Leaching Temperature
Increasing leaching temperature from 25 °C to 90 °C enhanced the Li recovery rate from 42.15% to 92.37%, demonstrating a gradual upward trend (Figure 4g). Thus, 90 °C is optimal.
Tests on grinding fineness, L/S ratio, and leaching time confirmed their negligible influence (Figure 4a–c). Consequently, the optimized parameters were: grinding fineness of 200 mesh accounts for 60%, roasting temperature of 600 °C, roasting duration of 1.5 h, hydrochloric acid concentration of 18 wt%, an L/S ratio of 5, leaching temperature of 90 °C, and leaching time of 1 h.

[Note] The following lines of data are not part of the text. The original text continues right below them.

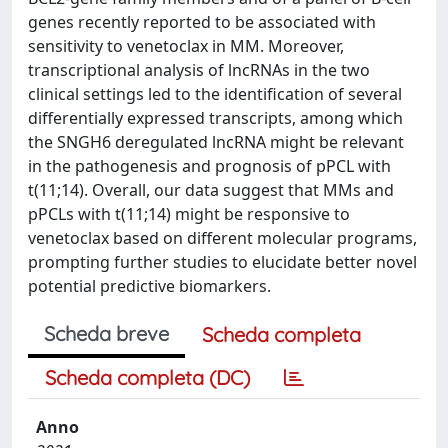
genes recently reported to be associated with
sensitivity to venetoclax in MM. Moreover,
transcriptional analysis of lncRNAs in the two
clinical settings led to the identification of several
differentially expressed transcripts, among which
the SNGH6 deregulated lncRNA might be relevant
in the pathogenesis and prognosis of pPCL with
t(11;14). Overall, our data suggest that MMs and
pPCLs with t(11;14) might be responsive to
venetoclax based on different molecular programs,
prompting further studies to elucidate better novel
potential predictive biomarkers.
Scheda breve
Scheda completa
Scheda completa (DC)
Anno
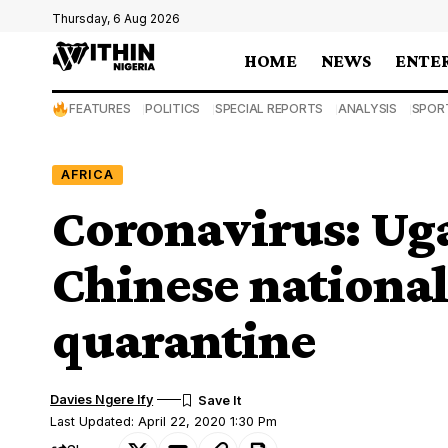
Thursday, 6 Aug 2026
HOME
NEWS
ENTE
FEATURES
POLITICS
SPECIAL REPORTS
ANALYSIS
SPOR
AFRICA
Coronavirus: Uga
Chinese national
quarantine
Davies Ngere Ify
Last Updated: April 22, 2020 1:30 Pm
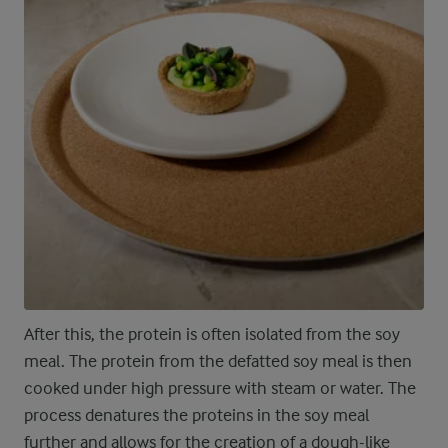
After this, the protein is often isolated from the soy
meal. The protein from the defatted soy meal is then
cooked under high pressure with steam or water. The
process denatures the proteins in the soy meal
further and allows for the creation of a dough-like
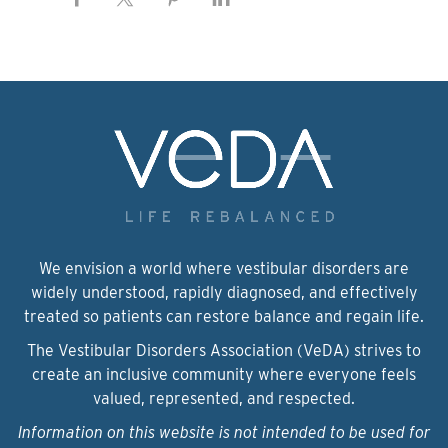
We envision a world where vestibular disorders are
widely understood, rapidly diagnosed, and effectively
treated so patients can restore balance and regain life.
The Vestibular Disorders Association (VeDA) strives to
create an inclusive community where everyone feels
valued, represented, and respected.
Information on this website is not intended to be used for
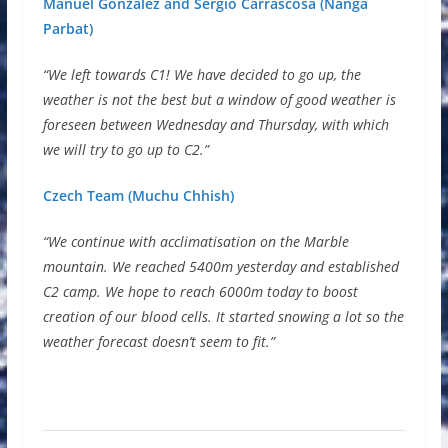
Manuel Gonzalez and Sergio Carrascosa (Nanga
Parbat)
“We left towards C1! We have decided to go up, the
weather is not the best but a window of good weather is
foreseen between Wednesday and Thursday, with which
we will try to go up to C2.”
Czech Team (Muchu Chhish)
“We continue with acclimatisation on the Marble
mountain. We reached 5400m yesterday and established
C2 camp. We hope to reach 6000m today to boost
creation of our blood cells. It started snowing a lot so the
weather forecast doesn’t seem to fit.”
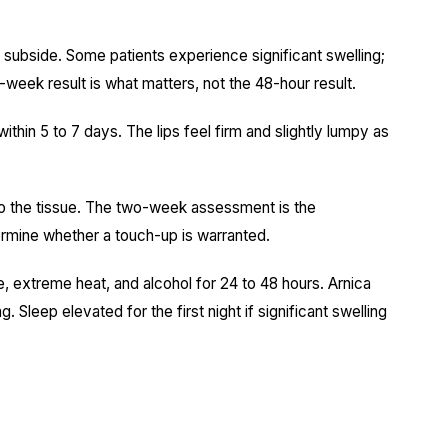
 subside. Some patients experience significant swelling;
eek result is what matters, not the 48-hour result.
within 5 to 7 days. The lips feel firm and slightly lumpy as
nto the tissue. The two-week assessment is the
ermine whether a touch-up is warranted.
 extreme heat, and alcohol for 24 to 48 hours. Arnica
. Sleep elevated for the first night if significant swelling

4.1.2. Leachate Purification and Li Precipitation Test

Compared to spodumene and lepidolite concentrates, clay-type Li ore features complex composition and polymetallic associations. After blank roasting–acid leaching, significant coexisting metal ions (Al3+, Fe3+, Ca2+, Mg2+) dissolve alongside target Li, substantially complicating Li separation and purification. Initial leaching results indicated Al and Fe concentrations exceeding 7.5 g/L in both hydrogen chloride and hydrogen sulfate systems, followed by Ca and Mg. Addressing the characteristic low-Li and high-Al leachate, this study innovatively implements a process flow of leachate roasting–water leaching for Li-Al separation–alkali precipitation for Ca and Mg removal–concentration for Li precipitation (Figure 5). This approach utilizes the hydrolysis properties of AlCl3 in the leachate to convert Al to amorphous alumina, achieving Li-Al separation via water leaching (roasting temperature 600 °C, roasting time 2 h, liquid–liquid ratio of 3, leaching temperature of 90 °C, and leaching time of 1 h.). Concurrently, volatilized HCl from calcination is captured via closed-loop absorption, significantly reducing acid consumption in the leaching circuit.
The secondary leachate primarily contains Ca2+ and Mg2+ impurities. Although mature separation techniques exist for Li-Ca-Mg systems, conventional pH adjustment with lime introduces new Ca2+ contamination, while NaOH—despite higher alkalinity and lower dosage—may cause Li adsorption losses [44,45]. Therefore, this study employed widely used Na2CO3 as a precipitant. At 1.5 times the stoichiometric ratio, Li loss was limited to 0.13%, demonstrating both high efficiency and cost-effectiveness.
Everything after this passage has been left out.